Adam was assigned the role of acting for and on behalf of all those who are his descendants–all of humanity. What Adam did in Eden, he did on our behalf, as our representative. This fact alone brings about a number of additional considerations, including the fact that Adam was created in righteousness, holiness, and possessed true knowledge of God (cf. Ephesians 4:24; Colossians 3:10), all of which indicates that Adam was righteous before God as created. Adam was not merely innocent, but holy and upright, possessing the natural ability to obey all of God’s commands and to fulfill the cultural mandate (Genesis 1:28 — “And God said to them, `Be fruitful and multiply and fill the earth and subdue it, and have dominion over the fish of the sea and over the birds of the heavens and over every living thing that moves on the earth’”).

The spiritual nature of Adam (seen, for example, in the fact that the soul lives on after the death of the body) further reflects this element of human nature. Our souls are invisible, indivisible, and immortal. In addition, we are created as rational beings with great intellectual abilities, as well as the moral ability to determine right from wrong (Romans 2:12-16). This also indicates that all men and women are capable of receiving the revelation that God gives through the created order (general revelation) and through his word (special revelation). Reformed theologians have long argued that our bodies are fit “organs” of the soul. And it is especially through the body-soul unity that the communicable attributes associated with the divine image are manifest.

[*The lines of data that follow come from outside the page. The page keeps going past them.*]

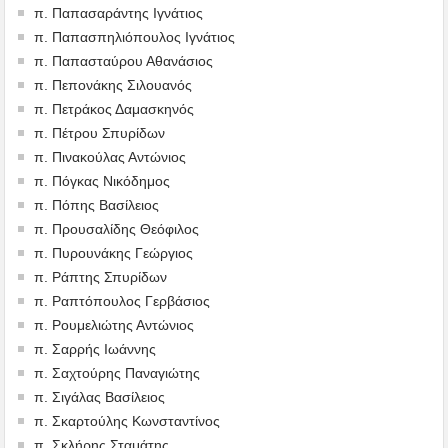
π. Παπασαράντης Ιγνάτιος
π. Παπασπηλιόπουλος Ιγνάτιος
π. Παπασταύρου Αθανάσιος
π. Πεπονάκης Σιλουανός
π. Πετράκος Δαμασκηνός
π. Πέτρου Σπυρίδων
π. Πινακούλας Αντώνιος
π. Πόγκας Νικόδημος
π. Πόπης Βασίλειος
π. Προυσαλίδης Θεόφιλος
π. Πυρουνάκης Γεώργιος
π. Ράπτης Σπυρίδων
π. Ραπτόπουλος Γερβάσιος
π. Ρουμελιώτης Αντώνιος
π. Σαρρής Ιωάννης
π. Σαχτούρης Παναγιώτης
π. Σιγάλας Βασίλειος
π. Σκαρτούλης Κωνσταντίνος
π. Σκλήρης Σταμάτης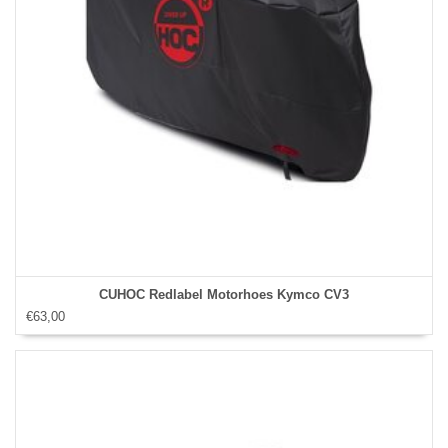
CUHOC Redlabel Motorhoes Kymco CV3
€63,00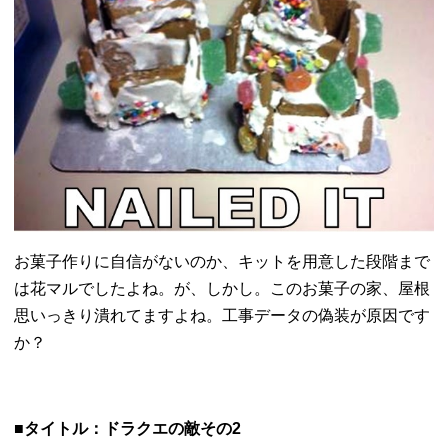
お菓子作りに自信がないのか、
キットを用意した段階まで
は花マルでしたよね。が、しかし。
このお菓子の家、屋根
思いっきり潰れてますよね。
工事データの偽装が原因です
か？
■タイトル：ドラクエの敵その2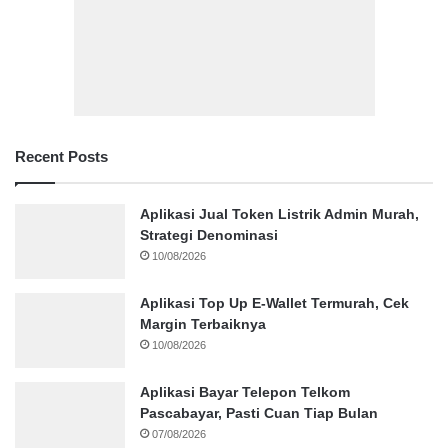
Recent Posts
Aplikasi Jual Token Listrik Admin Murah,
Strategi Denominasi
10/08/2026
Aplikasi Top Up E-Wallet Termurah, Cek
Margin Terbaiknya
10/08/2026
Aplikasi Bayar Telepon Telkom
Pascabayar, Pasti Cuan Tiap Bulan
07/08/2026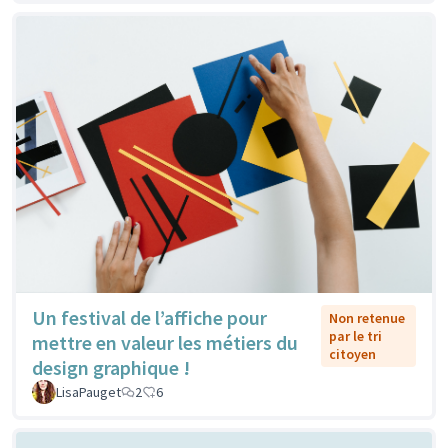
Un festival de l’affiche pour
Non retenue
par le tri
mettre en valeur les métiers du
citoyen
design graphique !
LisaPauget
2
6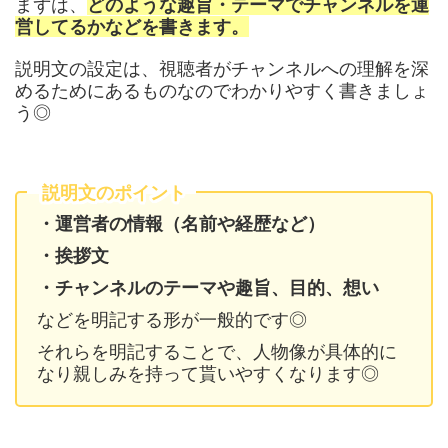
まずは、
どのような趣旨・テーマでチャンネルを運
営してるかなどを書きます。
説明文の設定は、視聴者がチャンネルへの理解を深
めるためにあるものなのでわかりやすく書きましょ
う◎
説明文のポイント
・運営者の情報（名前や経歴など）
・挨拶文
・チャンネルのテーマや趣旨、目的、想い
などを明記する形が一般的です◎
それらを明記することで、人物像が具体的に
なり親しみを持って貰いやすくなります◎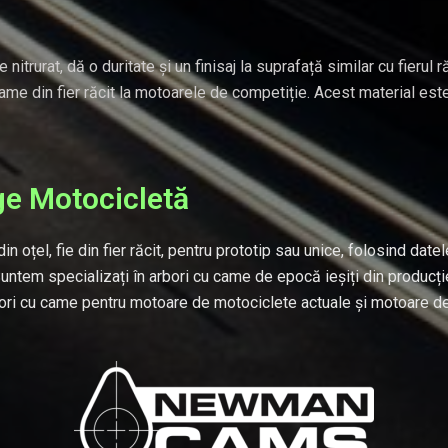
trurat, dă o duritate și un finisaj la suprafață similar cu fierul ră
 came din fier răcit la motoarele de competiție. Acest material es
ge Motocicletă
 oțel, fie din fier răcit, pentru prototip sau unice, folosind datele 
untem specializați în arbori cu came de epocă ieșiți din producți
arbori cu came pentru motoare de motociclete actuale și motoare 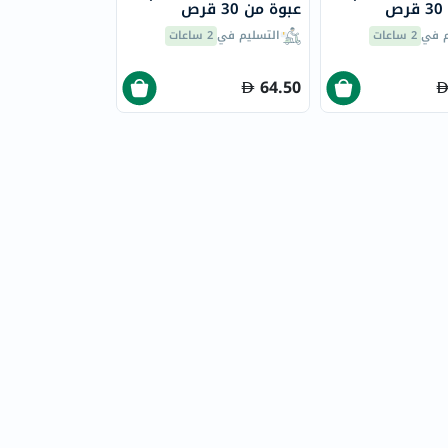
ص
عبوة من 30 قرص
م في
2 ساعات
التسليم في
2 ساعات
64.50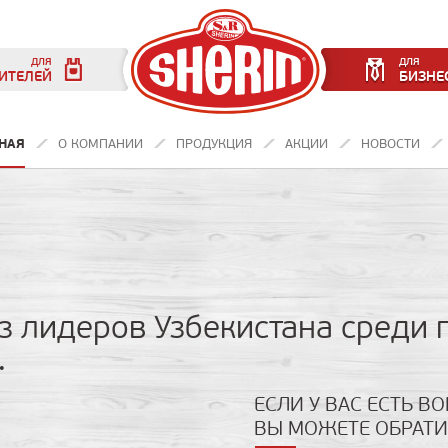
ДЛЯ
ДЛЯ
ИТЕЛЕЙ
БИЗНЕ
НАЯ
О КОМПАНИИ
ПРОДУКЦИЯ
АКЦИИ
НОВОСТИ
из лидеров Узбекистана среди
.
ЕСЛИ У ВАС ЕСТЬ 
ВЫ МОЖЕТЕ ОБРАТИ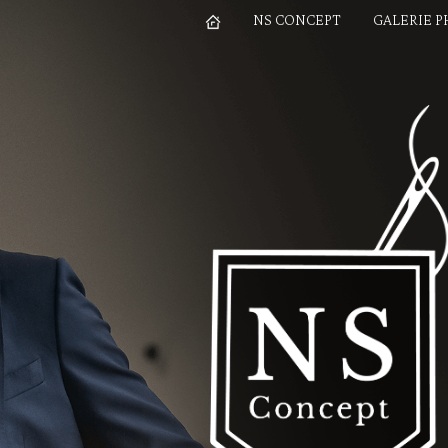
NS CONCEPT
GALERIE 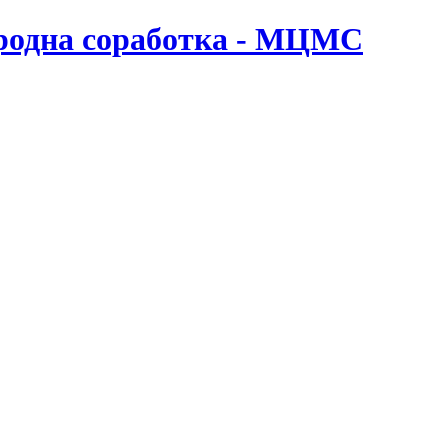
ародна соработка - МЦМС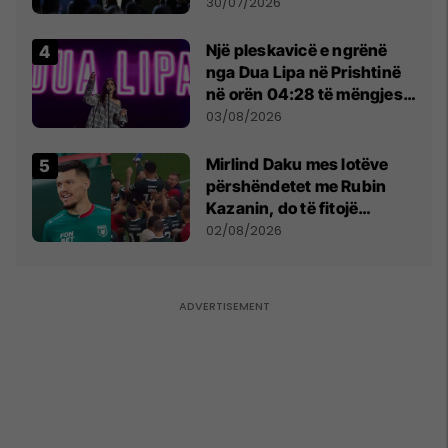
së
30/07/2026
Një pleskavicë e ngrënë
nga Dua Lipa në Prishtinë
në orën 04:28 të mëngjesit
- dhe bota digjitale serbe
03/08/2026
shpall gjendjen e luftës
Mirlind Daku mes lotëve
përshëndetet me Rubin
Kazanin, do të fitojë
miliona te Spartak Moska
02/08/2026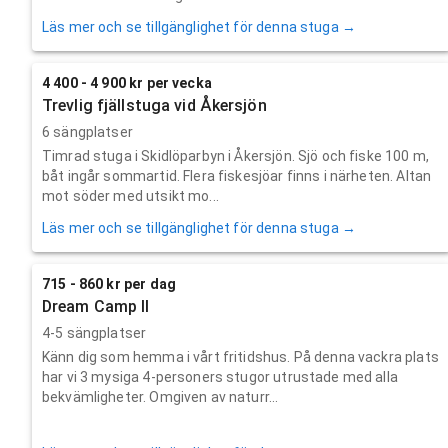
Läs mer och se tillgänglighet för denna stuga →
4 400 - 4 900 kr per vecka
Trevlig fjällstuga vid Åkersjön
6 sängplatser
Timrad stuga i Skidlöparbyn i Åkersjön. Sjö och fiske 100 m,
båt ingår sommartid. Flera fiskesjöar finns i närheten. Altan
mot söder med utsikt mo...
Läs mer och se tillgänglighet för denna stuga →
715 - 860 kr per dag
Dream Camp II
4-5 sängplatser
Känn dig som hemma i vårt fritidshus. På denna vackra plats
har vi 3 mysiga 4-personers stugor utrustade med alla
bekvämligheter. Omgiven av naturr...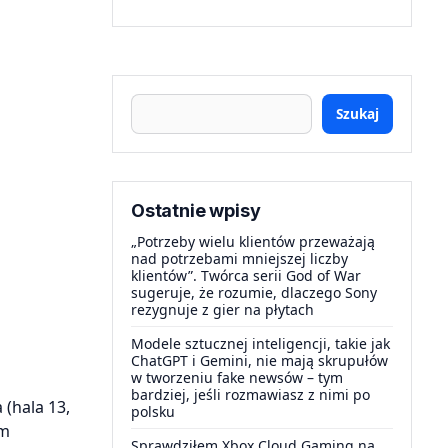
Szukaj
Ostatnie wpisy
„Potrzeby wielu klientów przeważają
nad potrzebami mniejszej liczby
klientów”. Twórca serii God of War
sugeruje, że rozumie, dlaczego Sony
rezygnuje z gier na płytach
Modele sztucznej inteligencji, takie jak
ChatGPT i Gemini, nie mają skrupułów
w tworzeniu fake newsów – tym
bardziej, jeśli rozmawiasz z nimi po
 (hala 13,
polsku
am
Sprawdziłem Xbox Cloud Gaming na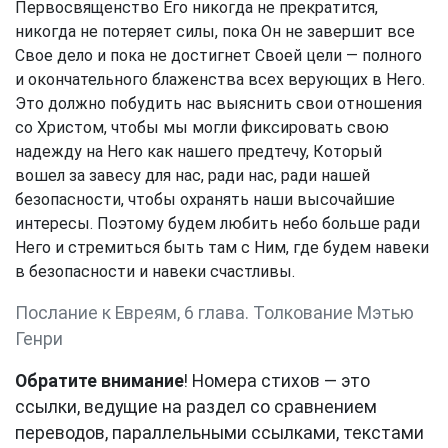
Первосвященство Его никогда не прекратится,
никогда не потеряет силы, пока Он не завершит все
Свое дело и пока не достигнет Своей цели — полного
и окончательного блаженства всех верующих в Него.
Это должно побудить нас выяснить свои отношения
со Христом, чтобы мы могли фиксировать свою
надежду на Него как нашего предтечу, Который
вошел за завесу для нас, ради нас, ради нашей
безопасности, чтобы охранять наши высочайшие
интересы. Поэтому будем любить небо больше ради
Него и стремиться быть там с Ним, где будем навеки
в безопасности и навеки счастливы.
Послание к Евреям, 6 глава. Толкование Мэтью
Генри
Обратите внимание
! Номера стихов — это
ссылки, ведущие на раздел со сравнением
переводов, параллельными ссылками, текстами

As the divine image-bearer possessing such original righteousness, holiness, and knowledge, Adam was given dominion over all of creation as God’s vice-regent. Not only did God make all things good, he assigned to his unique image-bearer the role of ruling over the world and all of its creatures. Adam was given all the plants and animals for food, and was assigned the task of naming the animals over which he was given dominion (Genesis 2:19).

This is what the Psalmist means when he says that man is but a little lower than the angels (Psalm 8:5). The creation of Adam and Eve was the high point of all of God’s creative activities, not an after-thought, nor the product of an evolutionary process. As divine-image bearers, Adam and Eve were to rule and subdue the earth in the name of their creator. The first humans possessed true righteousness, holiness, and knowledge, and their task was to build the temple garden of God on earth in Eden. And because Adam and his wife Eve bear the divine image, in every way they were fit for this task.